Data visualization images:
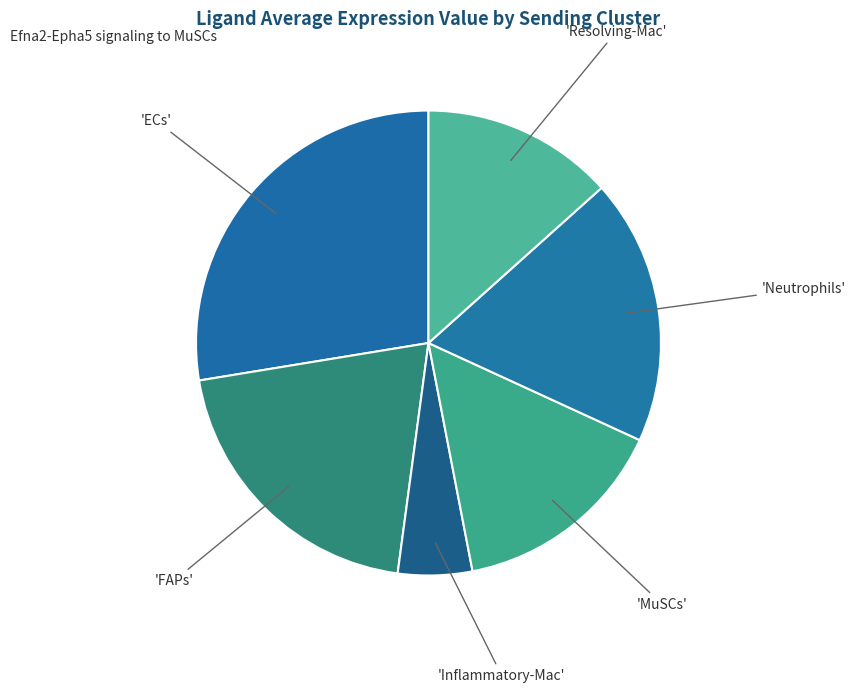

Is there any slice that represents more than half of the pie?

No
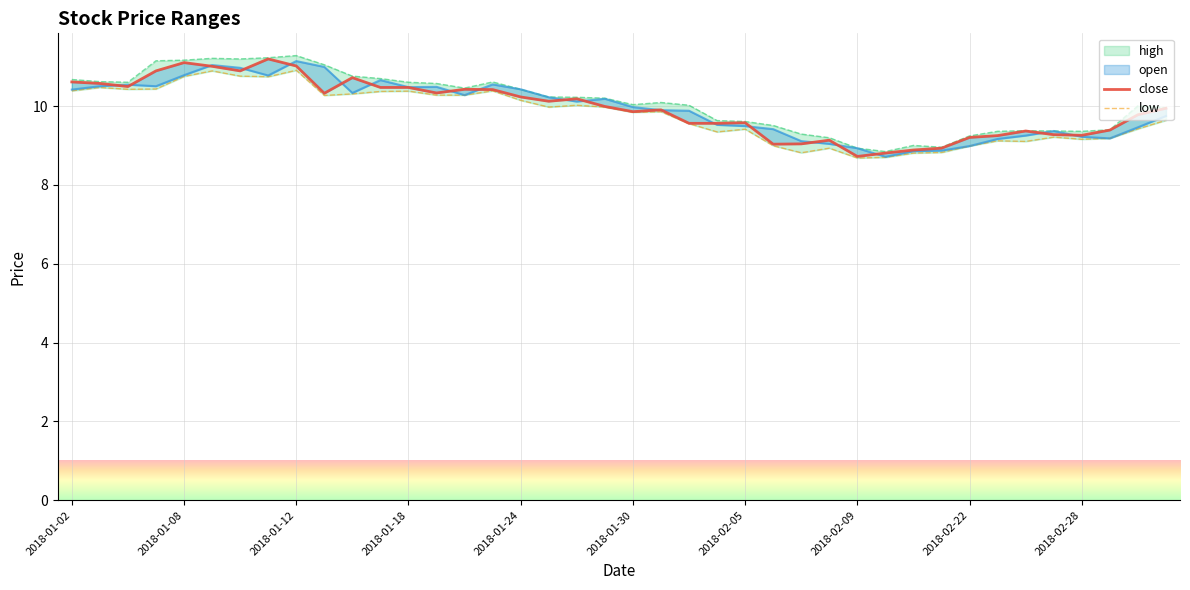

List the series in order of their peak value, highest first.

high, close, open, low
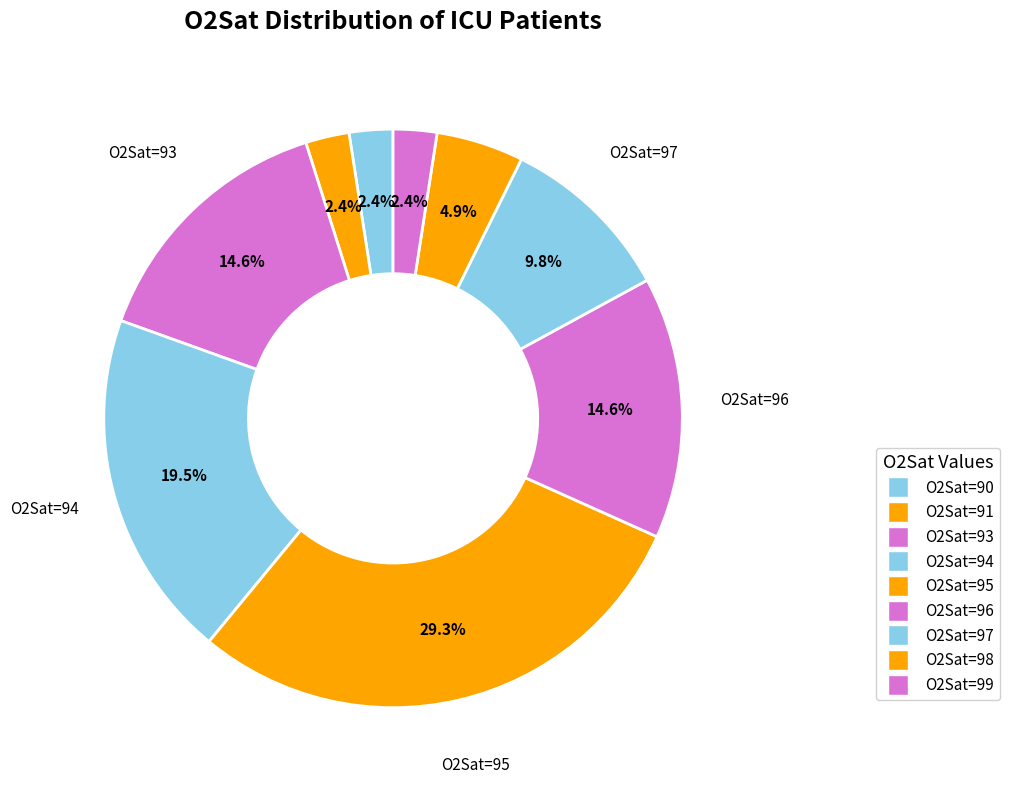

Count the number of slices in the pie.

9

TO DO:
Lay out the lines above as a Markdown table with the columns "Row" and "Line," numbering each row and skipping blank lines. Leave the pictures out.

ANSWER TO THIS EXERCISE:
| Row | Line |
|---|---|
| 1 | Is there any slice that represents more than half of the pie? |
| 2 | No |
| 3 | List the series in order of their peak value, highest first. |
| 4 | high, close, open, low |
| 5 | Count the number of slices in the pie. |
| 6 | 9 |